In my current work with The Alternative UK, a political platform that tries out experiments with new forms of civic power, I can tell you that, in England anyway, the appetite for “independent” representatives is ravenous, particularly at the local level, where disillusion with existing party systems often crunches underfoot.

I would have said it’s doubtful that this wheen of mainstream Westminster politicians, wandering shabbily into their watery spotlight, will be in much of a position to capture these anti-party-political sentiments.

But I predict that some entity, or some figure, shall be. And we should hope that it’s not the political technologists of the hard right who get there first. They are set fair to use all their tech, expertise and cash to turn ground-down citizens against the “Establishment” and the “Others” (with the first rendered as in league with the second).

A broad appeal to a spirit of “independent” thinking and acting in communities may not be the worst message to send out to the listening, yearning public. “A plague on all pre-existing political ideologies – and let’s turn to each other and define our needs, priorities and thus policies and structures”. The environmental campaigner George Monbiot calls this a “politics of belonging”. It may yet have legs.
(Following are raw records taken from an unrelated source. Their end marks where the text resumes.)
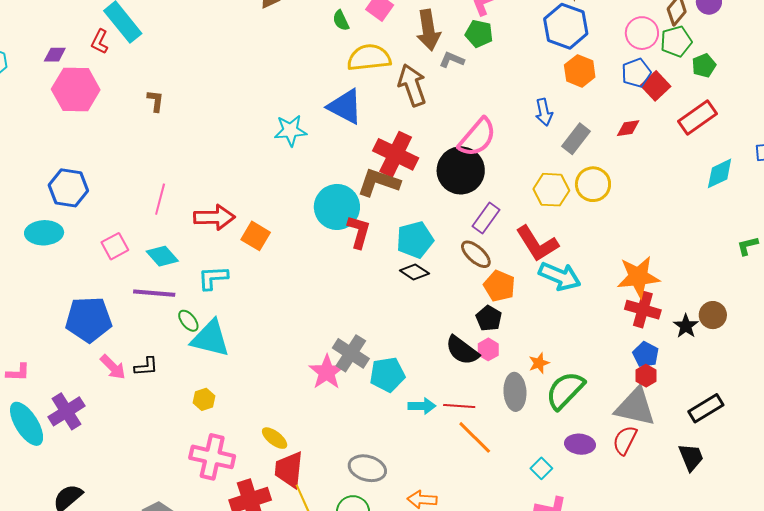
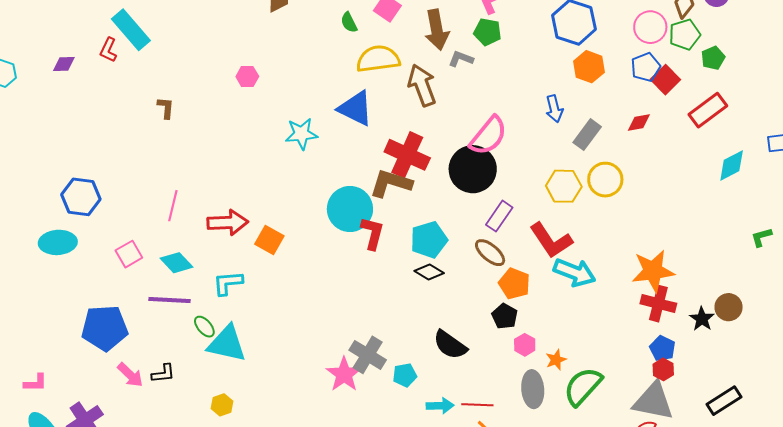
pink hexagon: (76, 90) -> (247, 77), moved, size x0.5
pink hexagon: (488, 349) -> (525, 345), moved
black semicircle: (462, 350) -> (450, 345), moved
cyan pentagon: (387, 375) -> (405, 375), size x0.7

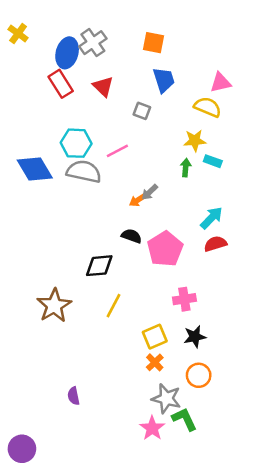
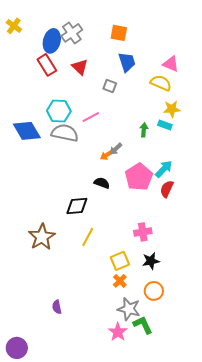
pink triangle: (221, 83) -> (171, 64), turned 36
yellow star: (195, 141) -> (172, 109), moved
red semicircle: (215, 244) -> (167, 189), turned -48
pink pentagon: (165, 249) -> (139, 177), moved

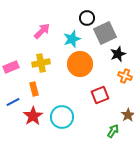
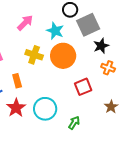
cyan star: (72, 39) -> (55, 31), turned -30
yellow cross: (41, 63) -> (34, 55), moved, turned 30
green arrow: (113, 131) -> (74, 123), moved

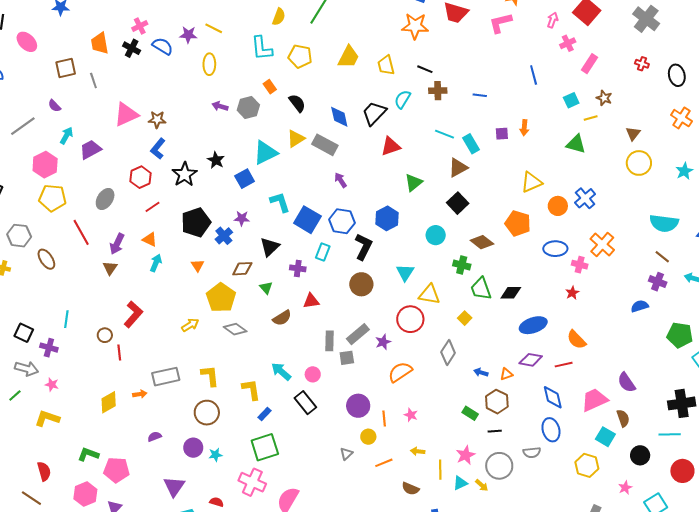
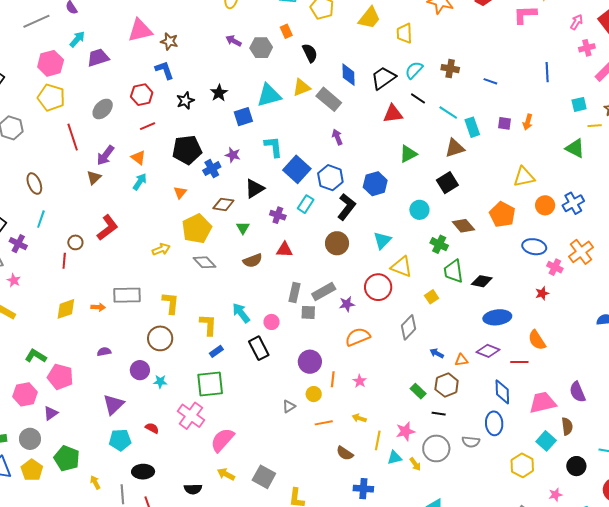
black line: (425, 69) -> (418, 98), moved
blue L-shape: (158, 149) -> (164, 70), turned 110
black star: (185, 174) -> (185, 101), size x0.7
brown ellipse: (46, 259) -> (34, 184), moved
red line: (119, 352) -> (64, 261), moved

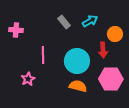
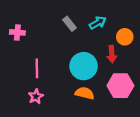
pink line: (43, 55) -> (37, 68), moved
pink star: (28, 79) -> (36, 96), moved

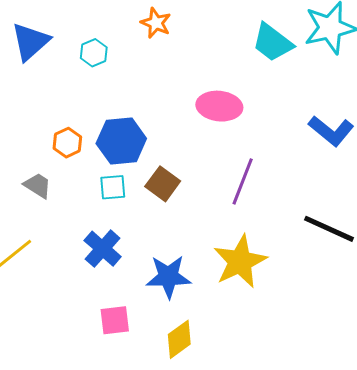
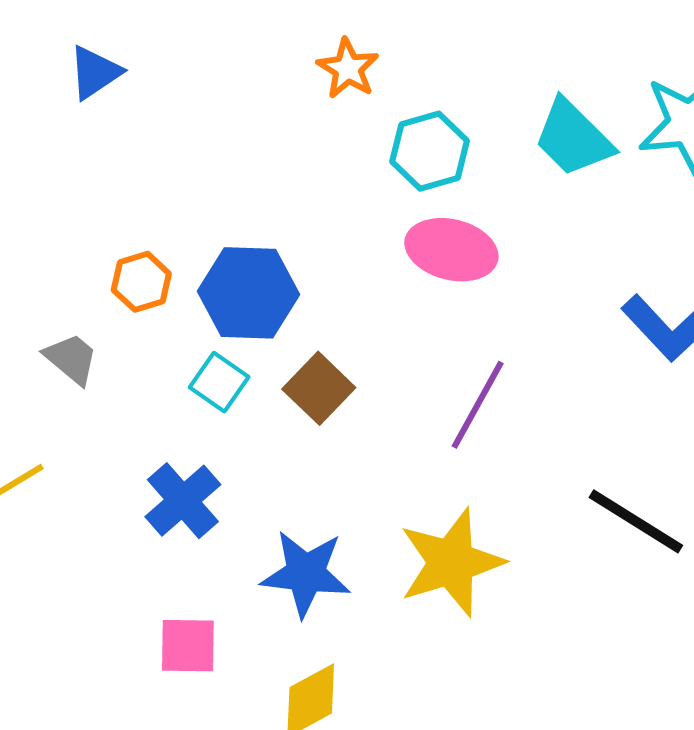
blue triangle: (30, 42) -> (95, 72), size x0.7
cyan hexagon: (94, 53) -> (430, 151), moved, size x1.4
cyan square: (113, 187) -> (219, 382), turned 32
Again, there are some small flags weakly fluttering from the TIGs around this theme. But overall, they seem more like a rest home for the politically exhausted, than (say) a New Labour driven by pumping powerhouse think tanks.

Those of us in the “independence” movement of this country might be feeling a little complacent at this point. Don’t we strike a balance between movement and party, between community mobilisation and the beautiful parliament that this activism built, which our southern friends could only envy?
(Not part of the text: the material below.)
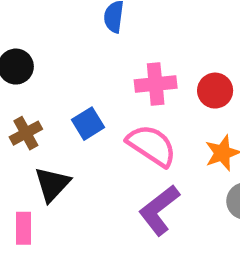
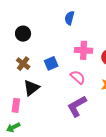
brown cross: (26, 133) -> (23, 64), turned -32
pink semicircle: (152, 145) -> (78, 77), size x0.7

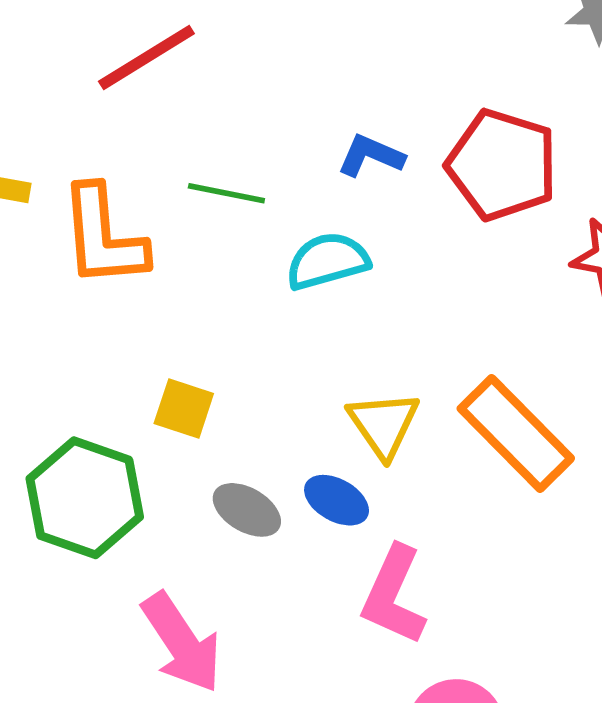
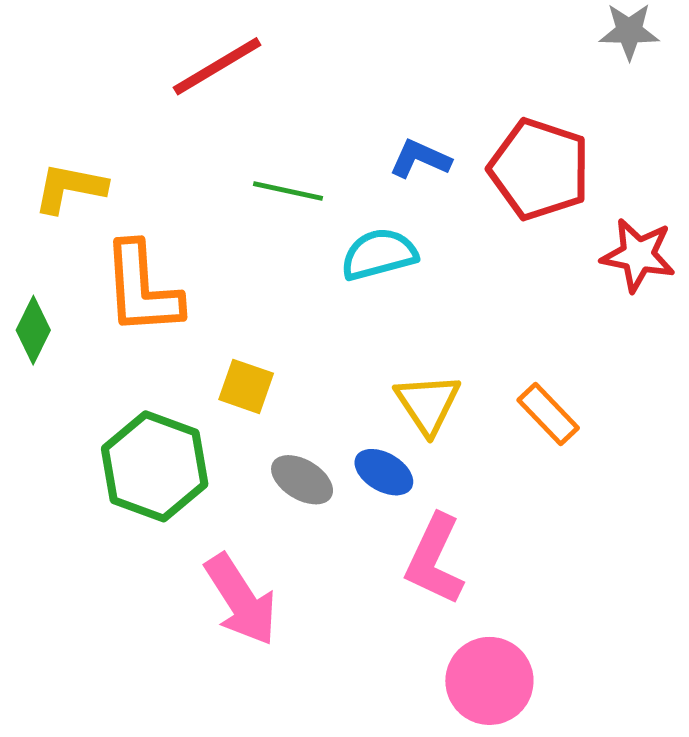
orange L-shape: (103, 236) -> (142, 289), moved
orange rectangle: (516, 433) -> (548, 414), size x0.6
As the noble King Kenneth once pronounced: mibbies aye, mibbies naw. Currently, it’s actually a tricky moment between the “independent minds” and the “independence strategy” of our cause.
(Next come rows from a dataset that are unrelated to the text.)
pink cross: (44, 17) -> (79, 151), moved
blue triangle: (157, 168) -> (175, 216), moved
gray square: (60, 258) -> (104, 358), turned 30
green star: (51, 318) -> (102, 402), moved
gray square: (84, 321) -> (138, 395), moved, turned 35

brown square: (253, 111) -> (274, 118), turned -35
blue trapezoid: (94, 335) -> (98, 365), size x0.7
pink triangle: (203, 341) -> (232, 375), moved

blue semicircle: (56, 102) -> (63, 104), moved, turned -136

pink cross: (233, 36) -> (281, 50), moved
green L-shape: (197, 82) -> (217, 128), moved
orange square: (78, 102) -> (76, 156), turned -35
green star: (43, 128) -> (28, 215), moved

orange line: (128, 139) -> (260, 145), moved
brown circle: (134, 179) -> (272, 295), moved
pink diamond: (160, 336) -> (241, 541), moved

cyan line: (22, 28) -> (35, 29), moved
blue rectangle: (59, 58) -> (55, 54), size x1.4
Are the grassroots cries for placing a “separate” Scottish currency at the core of an indy campaign just about “symbolism”? Or does it reflect an increase in the necessary popular and everyday tough-mindedness for independence?

Are the appeals to a “soft independence”, implying several years of continuity with the UK’s currency and regulatory systems, about “facing” those famous “facts” of current capitalism? Or are they a massive misreading of the need for clear and tangible targets for progress?

The Westminster political system is in realignment and meltdown – and it’s easy to rib The Independent Group as a small and temporary volcano, sputtering out grey lava.

(To be “indie” about it, they also sound like a lost act from the Postcard Records roster.) But we shouldn’t take for granted whatever coherence our movement for full Scottish democracy possesses.

To “be independent”, as a citizen in 2019, means that your political loyalties can switch on a dime (or a meme).

This shilpit parade of duffers and careerists will, I very much doubt, be able to tap into such febrility.

But something rough is slouching towards Bethlehem, as Yeats put it. Up here, I hope a guid Scots indy gets in the way first.